┌─ Brano proposto
Da quando c'è l'euro, ha spiegato la leader degli industriali, «abbiamo perso 32 punti percentuali rispetto alla Germania: se non recupereremo, non avremo la capacità di competere e crescere». La strada da percorrere, ha aggiunto, passa per nuove relazioni sindacali, che «non siano cinesi, ma allineate a tutti gli altri paesi occidentali». Vale a dire, ha detto, «lavorare di più, lavorare meglio, con più formazione e più tecnologia, avere turni e in questo modo pagare di più i lavoratori».
Marcegaglia ha poi sottolineato che «forse il peggio è alle spalle, ma siamo in una fase di assoluta, totale incertezza». Si parla, ha detto, della possibilità di una nuova recessione negli Usa e al contrario delle aspettative in Europa la Germania cresce più degli altri. «Per questo - ha ribadito - abbiamo bisogno di una discontinuità assoluta e strategica rispetto al passato, di una politica che stia sulle cose. Perchè non si tratta solo di uscire dalla crisi». Chiaro il messaggio al Governo: «che deve andare avanti e non può permettersi di vivacchiare».
Per la leader degli industriali, poi, il secondo punto fondamentale per abbattere la crisi è dato dalle infrastrutture, che, ha detto, «si possono anche fare coi soldi dei privati», ma che richiedono «regole e tempi certi».
C'è poi il tema delle tasse, perchè, ha ricordato, «chi fa impresa arriva a pagare anche il 70%-80% del proprio reddito». Per questo, ha spiegato ancora Marcegaglia, «gli introiti della lotta all'evasione fiscale devono andare verso la riduzione delle tasse di chi le paga».
Gli ultimi due temi sono quello della nuova linea di confine fra Stato e mercato e quello del capitale umano e della ricerca. Da un lato, ha rilanciato, «come ha detto il ministro Sacconi, ci vuole meno Stato e più società, ma serve anche meno stato e più mercato: abbiamo bisogno di meno concorrenza sleale da parte delle imprese pubbliche, di meno sprechi, di meno enti inutili», visto che «lo Stato intermedia il 50% del Pil e spesso lo fa male».
└─
┌─ Dati forniti
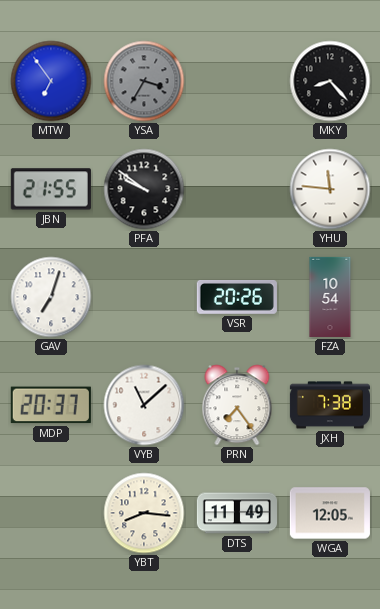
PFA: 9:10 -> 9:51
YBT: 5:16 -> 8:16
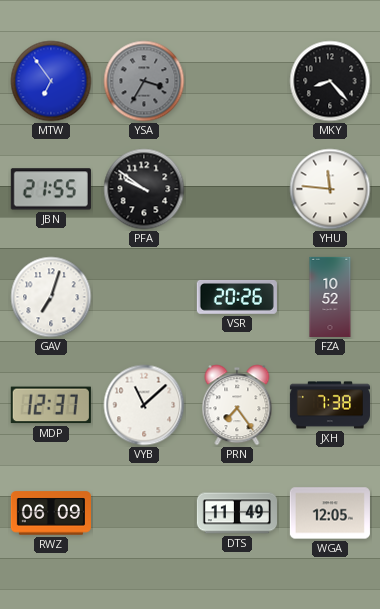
FZA: 10:54 -> 10:52
MDP: 20:37 -> 12:37
RWZ: none -> 06:09
YBT: 8:16 -> none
└─
Nel brano sull'intervento di Marcegaglia, individua tutte le cose di cui, secondo le sue parole, ci vorrebbe «meno». Riportale in un elenco. Le righe non sono necessarie per svolgere l'esercizio.

Risposta:
- Stato
- concorrenza sleale da parte delle imprese pubbliche
- sprechi
- enti inutili